PATH+ "When Hanna Met Antoine: A Syrian Storyteller in 18th-Century Paris" with Elias Muhanna
Date
Tue May 4th 2021, 11:30am - 12:30pm
Location
Zoom

Speaker(s): Elias Muhanna (Brown University)

 
When Hanna Met Antoine: A Syrian Storyteller in 18th-Century Paris
 
On March 25, 1709, the first European translator of The 1,001 Nights, Antoine Galland, visited the home of Paul Lucas, a fellow orientalist who'd recently arrived in Paris from a voyage to the Middle East. Returning to France with Lucas was a young Syrian man named Hanna Diyab, who, upon Galland's request, happily supplied him with several stories to incorporate into his translation of The 1,001 Nights. Thus began the remarkable acquaintance between Galland and Diyab, which would eventually lead to the creation of many classic stories, including The Tale of Aladdin and his Wonderful Lamp and The Tale of Ali Baba and the Forty Thieves.

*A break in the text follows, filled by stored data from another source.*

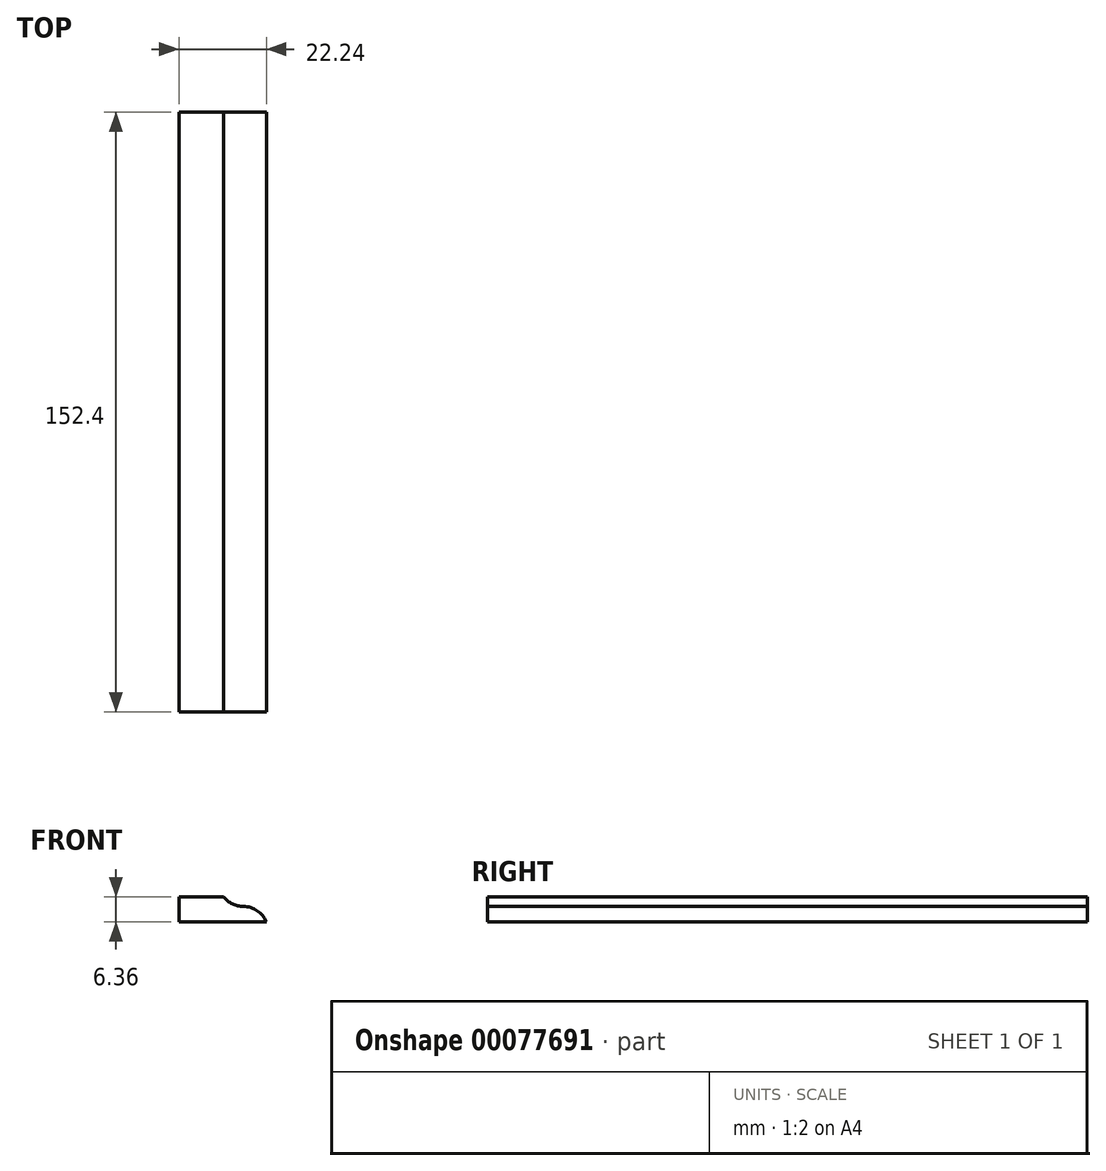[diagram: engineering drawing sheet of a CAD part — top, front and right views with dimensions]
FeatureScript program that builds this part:
annotation { "Feature Type Name" : "Feature", "Feature Type Description" : "" }
export const myFeature = defineFeature(function(context is Context, id is Id, definition is map)
    precondition{}
    {
        {
            var Q0;
            Q0=qCreatedBy(makeId("Front.planeOp"),FACE);
            var sketch = newSketch(context, id + "F0", { "sketchPlane" : qUnion([Q0])});
            skLineSegment(sketch, "E0", {"start": v(-11.12, 3.18) * mm, "end": v(-11.12, -3.18) * mm});
            skLineSegment(sketch, "E1", {"start": v(-11.12, -3.18) * mm, "end": v(11.12, -3.18) * mm});
            skLineSegment(sketch, "E2", {"start": v(-11.12, 3.18) * mm, "end": v(0.25, 3.18) * mm});
            skArc(sketch, "E3", {"start": v(11.12, -3.18) * mm, "mid": v(8.78, -0.33) * mm, "end": v(5.25, 0.74) * mm});
            skArc(sketch, "E4", {"start": v(0.25, 3.18) * mm, "mid": v(2.47, 1.38) * mm, "end": v(5.25, 0.74) * mm});
            skSolve(sketch);
        }
        {
            var Q0;
            Q0=makeQuery(id+"F0.imprint","IMPRINT",FACE,{"disambiguationData":[TD([[makeQuery(id+"F0.imprint","IMPRINT",EDGE,{"derivedFrom":sQuery(id+"F0.wireOp",EDGE,"E0")}),1.0]])]});
            extrude(context, id + "F1", {"entities" : qUnion([Q0]), "depth" : 152.4 * mm});
        }
    });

What began as a happy collaboration, however, eventually soured into estrangement and deceit, at least as far as Diyab was concerned. This talk will shed some light on the end of the affair, placing it in the context of 18th-century French academic politicking.
 
Elias Muhanna is an Associate Professor in the Departments of Comparative Literature and History at Brown University. His most recent publication is a translation of Hanna Diyab's memoir, The Book of Travels, for the Library of Arabic Literature.